Not until January 31 did the Daily Mail publish an article recounting claims by people in Wuhan that the Chinese government was systematically underreporting the number of deaths in Wuhan, and covering their tracks by secretly cremating the bodies of the victims. At the same time, a doctor in Huanggang, a city of 6 million near Wuhan, released a video clip on Twitter alleging the government was underreporting the severity of the disease even there.
One day earlier, January 30, the Epoch Times posted a tweet with a video interview of a Wuhan resident disputing the official narrative of the progression of the disease in Wuhan.
It does not require a serious exercise of logic to see that these anecdotal stories match more to the measures the Chinese government is taking than the official narratives and statistics. As these photos from Wuhan illustrate, China is literally sealing the city off from the outside world:
Unknown Unknowns: We Do Not Know What We Do Not Know
The result of the shortcomings of the legacy media (and much of the alternative media as well) is that, more than two months into this disease outbreak, people still do not have a clear sense of how serious the disease is, how lethal it can be, how easily it will spread. To borrow from Donald Rumsfeld's pithy pontification on epistemiology, we do not know what we do not know.
We have had a month of reporting and we still do not know with certainty where 2019-nCoV originated. The Wuhan seafood market may have helped spread the disease, but if Patient Zero did not visit the market before he contracted the disease, it is far more likely a human brought the disease to the market, and not some bat or other animal.
We have had a month of reporting and we still cannot be sure what the actual mortality rate is. It might be a serious but not apocalyptic ~2% of cases, or it might be more lethal than the Spanish Influenza.
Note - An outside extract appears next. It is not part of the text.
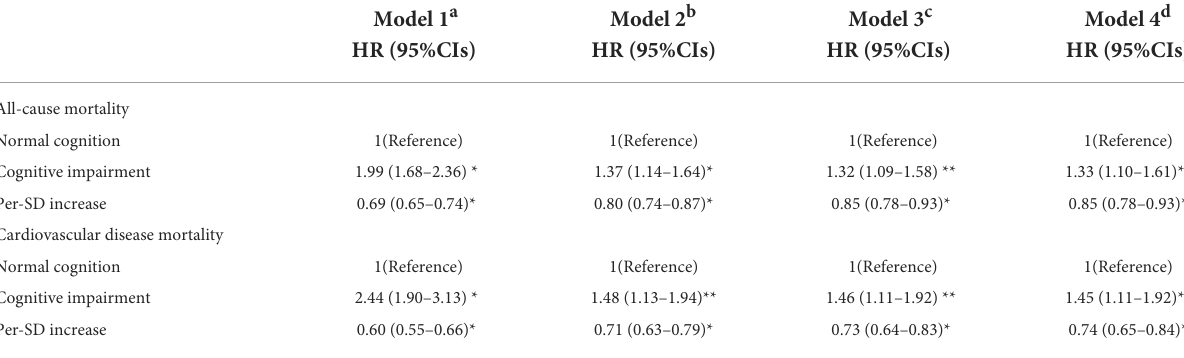
TABLE 2 Hazard ratio for the association between cognitive function with all-cause and CVD mortality.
We have had a month of reporting and no one has explored the odd dispersion of cases--over ten thousand infections in China, but fewer than 150 outside of China. By way of comparison, during the SARS outbreak in 2002-2003, of 8,422 cases world wide, only 5,327 cases were in China. Given that the disease was in the wild at least a month earlier than initially reported, and given the large numbers of international flights between China and the US, as well as between China and Africa, it is surprising there are not more cases beyond China--the reasons behind that disparity might offer insight into effective quarantine and other containment strategies, yet this is not seriously being explored by the media.
Against disease, the only sure weapon any of us has is information. Had the legacy media elected to be a font of information and solid reporting, the coronavirus outbreak could have been the their golden opportunity to recapture some of the credibility it has lost due to its other more memorable journalistic missteps. Instead, they have merely managed to remind us just how untrustworthy they really are.
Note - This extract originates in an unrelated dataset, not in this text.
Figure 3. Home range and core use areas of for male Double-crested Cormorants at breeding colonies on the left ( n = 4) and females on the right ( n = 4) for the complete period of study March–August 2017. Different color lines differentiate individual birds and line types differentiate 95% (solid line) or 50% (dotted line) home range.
Trust Nothing. Verify Everything.
For better or worse, the inability of the legacy media to be a reliable information source on the coronavirus compels us all to look to our own information-gathering sources. We have to be our own newspaper, our own evening news. We have to take everything we see and read about the virus with a grain of salt, being fully prepared to be wrong about anything and everything,.
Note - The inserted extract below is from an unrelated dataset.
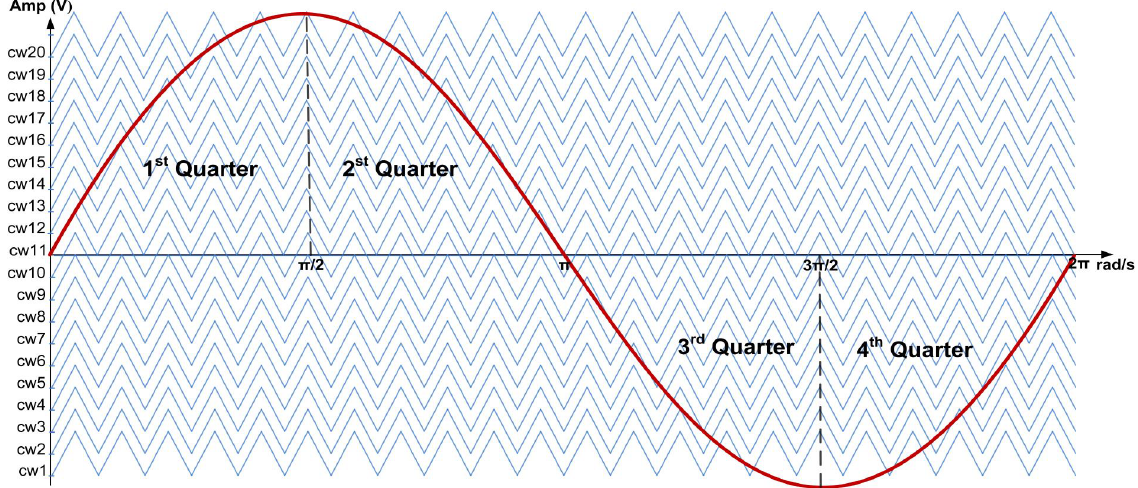
Figure 3. Symmetric disposition of multicarrier phase-disposition PWM (PD-PWM).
As people make plans and preparations for the disease they are well advised to always be mindful that the facts--especially the statistics--on the disease are going to be fluid. Numbers are not merely going to change, they are likely out of date by the time we read them, assuming they were accurate in the first place.
What the legacy media will not do, what many in the alternative media still have to learn how to do, people must now do for themselves: ask their own questions, do their own research. Glean facts from as many sources as possible.
Be skeptical. Trust nothing. Verify everything.